Selected text:
┄┄┄┄┄┄

= Keck asymmetric allylation =

In organic chemistry, the Keck asymmetric allylation is a chemical reaction that involves the nucleophilic addition of an allyl group to an aldehyde. The catalyst is a chiral complex that contains titanium as a Lewis acid. The chirality of the catalyst induces a stereoselective addition, so the secondary alcohol of the product has a predictable absolute stereochemistry based on the choice of catalyst. This name reaction is named for Gary Keck.

==Background==

Isomers of BINOL

The Keck asymmetric allylation has many applications to the synthesis of natural products, including (−)-Gloeosporone, Epothilone A, the CD-Subunit of spongistatins, and the C10-C20 Subunit of rhizoxin A, The Keck allylation has also been utilized to form substituted tetrahydropyrans enantioselectively, moieties found in products such as phorboxazole and bryostatin 1.

Although the groups of E. Tagliavini and K. Mikami reported the catalysis of this reaction using a Ti(IV)–BINOL complex in the same year as the Keck group, Keck's publication reported higher enantio- and diastereoselectivity, and did not require the use of 4 Angstrom molecular sieves as in Mikami's procedure or an excess of BINOL as in Tagliavini's procedure.

Keck's early success with stereoselectivity and the simplicity of the catalyst preparation led to many improvements in reaction design, including development of other structural analogs of BINOL, use of stoichiometric additives to enhance the reaction rate, and broadening the scope of the reaction to include substituted stannane nucleophiles.

┄┄┄┄┄┄

Explore the material:
- 1) Translate the sentence "The catalyst is a chiral complex that contains titanium as a Lewis acid." from the article on the Keck asymmetric allylation into French.
- 2) According to the article on the Keck asymmetric allylation, whose procedure required an excess of BINOL?
- 3) List every improvement in reaction design that the article on the Keck asymmetric allylation says followed from Keck's early success.

(Saved entries)
┄┄┄┄┄┄

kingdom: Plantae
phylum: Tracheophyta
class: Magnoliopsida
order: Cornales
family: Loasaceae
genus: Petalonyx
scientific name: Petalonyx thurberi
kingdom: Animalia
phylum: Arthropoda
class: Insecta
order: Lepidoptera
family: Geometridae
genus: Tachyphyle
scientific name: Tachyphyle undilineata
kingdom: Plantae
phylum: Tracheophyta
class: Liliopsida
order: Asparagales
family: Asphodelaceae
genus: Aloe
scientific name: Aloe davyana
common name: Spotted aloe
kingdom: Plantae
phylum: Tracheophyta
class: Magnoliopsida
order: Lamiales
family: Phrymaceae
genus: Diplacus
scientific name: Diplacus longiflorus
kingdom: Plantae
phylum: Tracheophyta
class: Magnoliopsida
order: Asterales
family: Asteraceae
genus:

┄┄┄┄┄┄

Task answers:
- 1) Le catalyseur est un complexe chiral qui contient du titane en tant qu'acide de Lewis.

- 2) Tagliavini's procedure required an excess of BINOL.

- 3)
- Development of other structural analogs of BINOL
- Use of stoichiometric additives to enhance the reaction rate
- Broadening the scope of the reaction to include substituted stannane nucleophiles